- WHAT IS BEING ASKED: Nothing but a verbatim copy of the data, minus the images, should be returned.

- EXCERPTED DATA:
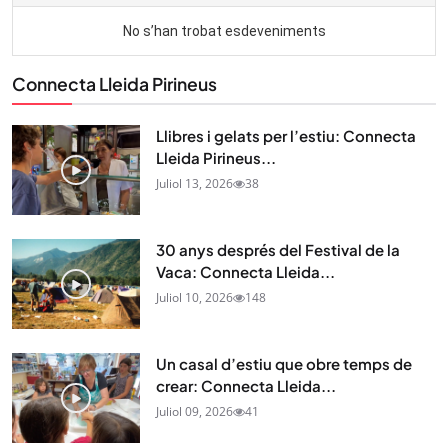
Connecta Lleida Pirineus
Llibres i gelats per l’estiu: Connecta
Lleida Pirineus...
Juliol 13, 2026
38
30 anys després del Festival de la
Vaca: Connecta Lleida...
Juliol 10, 2026
148
Un casal d’estiu que obre temps de
crear: Connecta Lleida...
Juliol 09, 2026
41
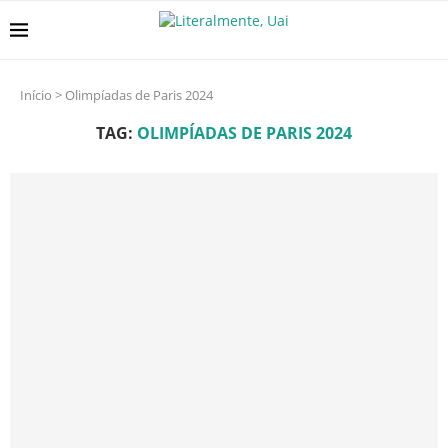
Início
>
Olimpíadas de Paris 2024
TAG:
OLIMPÍADAS DE PARIS 2024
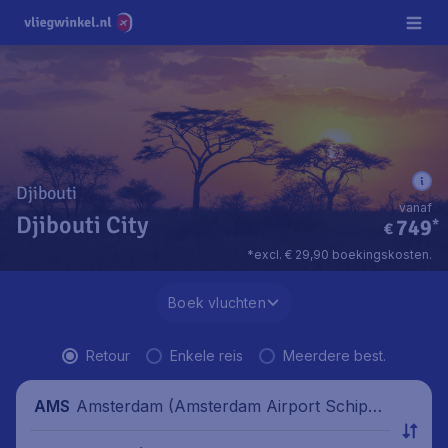
Djibouti
vanaf
Djibouti City
749
*
€
*excl. € 29,90 boekingskosten.
Boek vluchten
Retour
Enkele reis
Meerdere best.
Amsterdam (Amsterdam Airport Schipho
AMS
l), Nederland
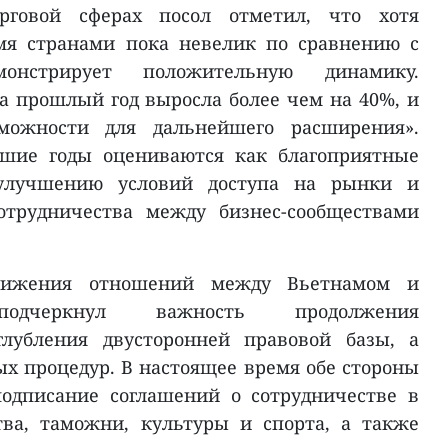
рговой сферах посол отметил, что хотя
мя странами пока невелик по сравнению с
онстрирует положительную динамику.
за прошлый год выросла более чем на 40%, и
можности для дальнейшего расширения».
шие годы оцениваются как благоприятные
 улучшению условий доступа на рынки и
отрудничества между бизнес-сообществами
вижения отношений между Вьетнамом и
одчеркнул важность продолжения
глубления двусторонней правовой базы, а
х процедур. В настоящее время обе стороны
одписание соглашений о сотрудничестве в
тва, таможни, культуры и спорта, а также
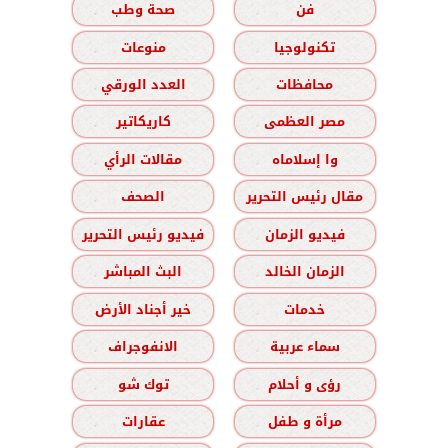
فن
صحة وطب
تكنولوجيا
منوعات
محافظات
العدد الورقي
مصر العظمى
كاريكاتير
وا إسلاماه
مقالات الرأي
مقال رئيس التحرير
الصحف
فيديو الزمان
فيديو رئيس التحرير
الزمان الخالد
البث المباشر
خدمات
خير أجناد الأرض
سماء عربية
الانفوجراف
رؤى و أحلام
توك شو
مرأة و طفل
عقارات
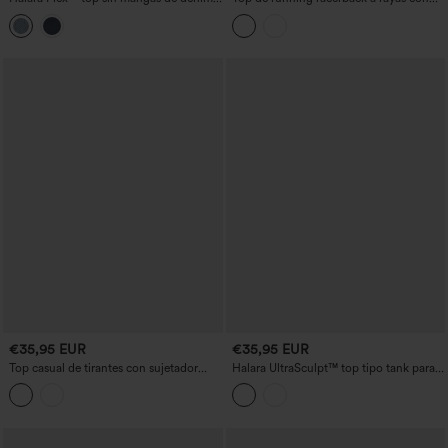
con cuello redondo
bajo curvo y tejido de secado rápido
€35,95 EUR
€35,95 EUR
Top casual de tirantes con sujetador
Halara UltraSculpt™ top tipo tank para
incorporado y lazo halter en la espalda
yoga con copas moldeadas, efecto
push-up y sujeción ligera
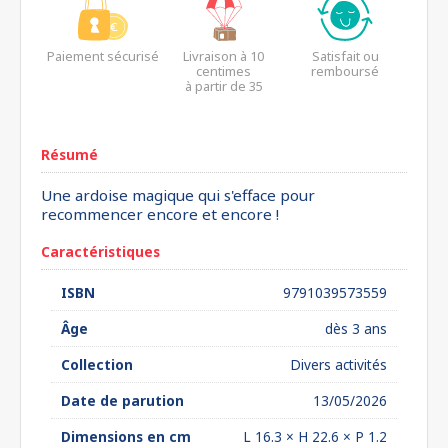
Paiement sécurisé
Livraison à 10
Satisfait ou
centimes
remboursé
à partir de 35
euros*
Résumé
Une ardoise magique qui s'efface pour
recommencer encore et encore !
Caractéristiques
ISBN
9791039573559
Âge
dès 3 ans
Collection
Divers activités
Date de parution
13/05/2026
Dimensions en cm
L 16.3 × H 22.6 × P 1.2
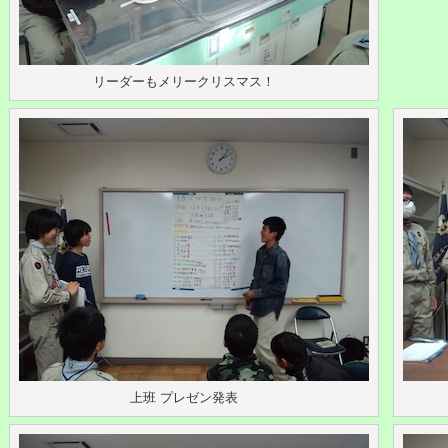
リーダーもメリークリスマス！
上班 プレゼン発表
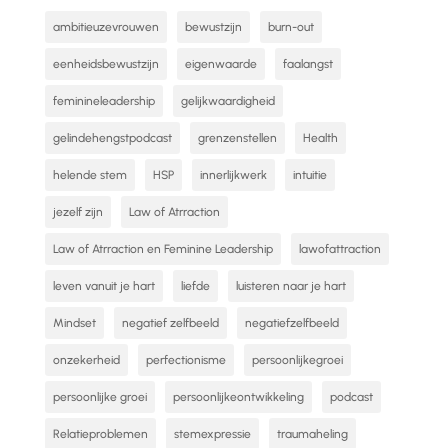
ambitieuzevrouwen
bewustzijn
burn-out
eenheidsbewustzijn
eigenwaarde
faalangst
feminineleadership
gelijkwaardigheid
gelindehengstpodcast
grenzenstellen
Health
helende stem
HSP
innerlijkwerk
intuitie
jezelf zijn
Law of Atrraction
Law of Atrraction en Feminine Leadership
lawofattraction
leven vanuit je hart
liefde
luisteren naar je hart
Mindset
negatief zelfbeeld
negatiefzelfbeeld
onzekerheid
perfectionisme
persoonlijkegroei
persoonlijke groei
persoonlijkeontwikkeling
podcast
Relatieproblemen
stemexpressie
traumaheling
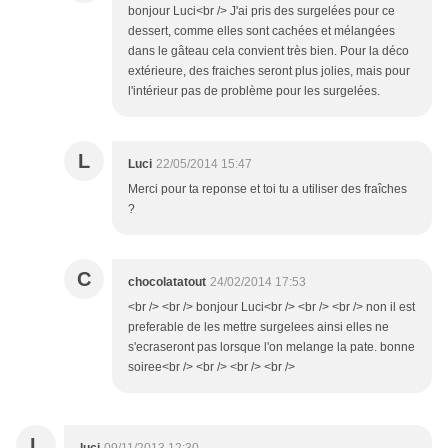
bonjour Luci<br /> J'ai pris des surgelées pour ce
dessert, comme elles sont cachées et mélangées
dans le gâteau cela convient très bien. Pour la déco
extérieure, des fraiches seront plus jolies, mais pour
l'intérieur pas de problème pour les surgelées.
L
Luci
22/05/2014 15:47
Merci pour ta reponse et toi tu a utiliser des fraîches
?
C
chocolatatout
24/02/2014 17:53
<br /> <br /> bonjour Luci<br /> <br /> <br /> non il est
preferable de les mettre surgelees ainsi elles ne
s'ecraseront pas lorsque l'on melange la pate. bonne
soiree<br /> <br /> <br /> <br />
L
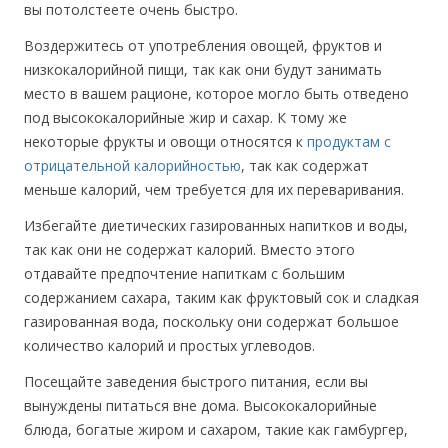
вы потолстеете очень быстро.
Воздержитесь от употребления овощей, фруктов и
низкокалорийной пищи, так как они будут занимать
место в вашем рационе, которое могло быть отведено
под высококалорийные жир и сахар. К тому же
некоторые фрукты и овощи относятся к
продуктам с
отрицательной калорийностью
, так как содержат
меньше калорий, чем требуется для их переваривания.
Избегайте диетических газированных напитков и воды,
так как они не содержат калорий. Вместо этого
отдавайте предпочтение напиткам с большим
содержанием сахара, таким как фруктовый сок и сладкая
газированная вода, поскольку они содержат большое
количество калорий и простых углеводов.
Посещайте заведения быстрого питания, если вы
вынуждены питаться вне дома. Высококалорийные
блюда, богатые жиром и сахаром, такие как гамбургер,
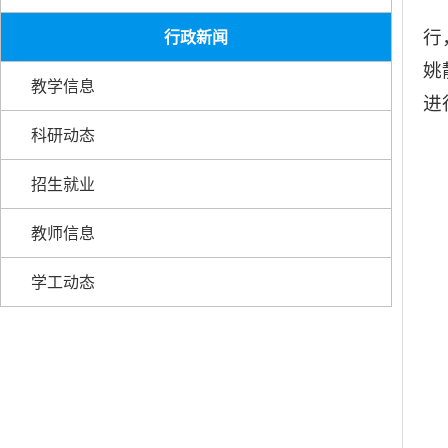
行
行政新闻
姚
教学信息
进
科研动态
招生就业
教师信息
学工动态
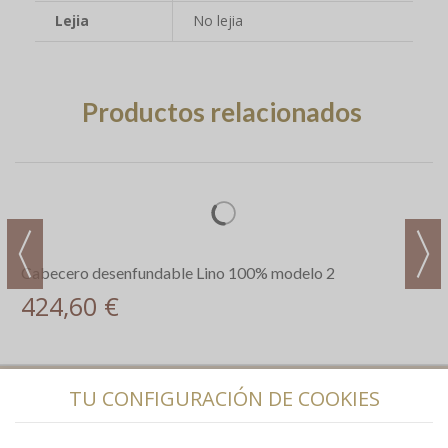
Lejia
No lejia
Productos relacionados
Cabecero desenfundable Lino 100% modelo 2
424,60 €
TU CONFIGURACIÓN DE COOKIES
Information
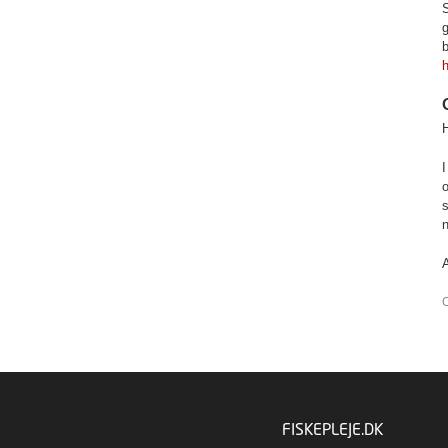
S
g
b
h
o
s
n
O
FISKEPLEJE.DK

- TASK ANSWER:
Connecta Lleida Pirineus
Llibres i gelats per l’estiu: Connecta
Lleida Pirineus...
Juliol 13, 2026
38
30 anys després del Festival de la
Vaca: Connecta Lleida...
Juliol 10, 2026
148
Un casal d’estiu que obre temps de
crear: Connecta Lleida...
Juliol 09, 2026
41
Início
>
Olimpíadas de Paris 2024
TAG:
OLIMPÍADAS DE PARIS 2024
Djibouti
vanaf
Djibouti City
749
*
€
*excl. € 29,90 boekingskosten.
Boek vluchten
Retour
Enkele reis
Meerdere best.
Amsterdam (Amsterdam Airport Schipho
AMS
l), Nederland
рговой сферах посол отметил, что хотя
мя странами пока невелик по сравнению с
онстрирует положительную динамику.
за прошлый год выросла более чем на 40%, и
можности для дальнейшего расширения».
шие годы оцениваются как благоприятные
 улучшению условий доступа на рынки и
отрудничества между бизнес-сообществами
вижения отношений между Вьетнамом и
одчеркнул важность продолжения
глубления двусторонней правовой базы, а
х процедур. В настоящее время обе стороны
одписание соглашений о сотрудничестве в
тва, таможни, культуры и спорта, а также
فن
صحة وطب
تكنولوجيا
منوعات
محافظات
العدد الورقي
مصر العظمى
كاريكاتير
وا إسلاماه
مقالات الرأي
مقال رئيس التحرير
الصحف
فيديو الزمان
فيديو رئيس التحرير
الزمان الخالد
البث المباشر
خدمات
خير أجناد الأرض
سماء عربية
الانفوجراف
رؤى و أحلام
توك شو
مرأة و طفل
عقارات
con cuello redondo
bajo curvo y tejido de secado rápido
€35,95 EUR
€35,95 EUR
Top casual de tirantes con sujetador
Halara UltraSculpt™ top tipo tank para
incorporado y lazo halter en la espalda
yoga con copas moldeadas, efecto
push-up y sujeción ligera
Paiement sécurisé
Livraison à 10
Satisfait ou
centimes
remboursé
à partir de 35
euros*
Résumé
Une ardoise magique qui s'efface pour
recommencer encore et encore !
Caractéristiques
ISBN
9791039573559
Âge
dès 3 ans
Collection
Divers activités
Date de parution
13/05/2026
Dimensions en cm
L 16.3 × H 22.6 × P 1.2
リーダーもメリークリスマス！
上班 プレゼン発表
ambitieuzevrouwen
bewustzijn
burn-out
eenheidsbewustzijn
eigenwaarde
faalangst
feminineleadership
gelijkwaardigheid
gelindehengstpodcast
grenzenstellen
Health
helende stem
HSP
innerlijkwerk
intuitie
jezelf zijn
Law of Atrraction
Law of Atrraction en Feminine Leadership
lawofattraction
leven vanuit je hart
liefde
luisteren naar je hart
Mindset
negatief zelfbeeld
negatiefzelfbeeld
onzekerheid
perfectionisme
persoonlijkegroei
persoonlijke groei
persoonlijkeontwikkeling
podcast
Relatieproblemen
stemexpressie
traumaheling
bonjour Luci<br /> J'ai pris des surgelées pour ce
dessert, comme elles sont cachées et mélangées
dans le gâteau cela convient très bien. Pour la déco
extérieure, des fraiches seront plus jolies, mais pour
l'intérieur pas de problème pour les surgelées.
L
Luci
22/05/2014 15:47
Merci pour ta reponse et toi tu a utiliser des fraîches
?
C
chocolatatout
24/02/2014 17:53
<br /> <br /> bonjour Luci<br /> <br /> <br /> non il est
preferable de les mettre surgelees ainsi elles ne
s'ecraseront pas lorsque l'on melange la pate. bonne
soiree<br /> <br /> <br /> <br />
L
вы потолстеете очень быстро.
Воздержитесь от употребления овощей, фруктов и
низкокалорийной пищи, так как они будут занимать
место в вашем рационе, которое могло быть отведено
под высококалорийные жир и сахар. К тому же
некоторые фрукты и овощи относятся к
продуктам с
отрицательной калорийностью
, так как содержат
меньше калорий, чем требуется для их переваривания.
Избегайте диетических газированных напитков и воды,
так как они не содержат калорий. Вместо этого
отдавайте предпочтение напиткам с большим
содержанием сахара, таким как фруктовый сок и сладкая
газированная вода, поскольку они содержат большое
количество калорий и простых углеводов.
Посещайте заведения быстрого питания, если вы
вынуждены питаться вне дома. Высококалорийные
блюда, богатые жиром и сахаром, такие как гамбургер,
行
行政新闻
姚
教学信息
进
科研动态
招生就业
教师信息
学工动态
Lejia
No lejia
Productos relacionados
Cabecero desenfundable Lino 100% modelo 2
424,60 €
TU CONFIGURACIÓN DE COOKIES
Information
S
g
b
h
o
s
n
O
FISKEPLEJE.DK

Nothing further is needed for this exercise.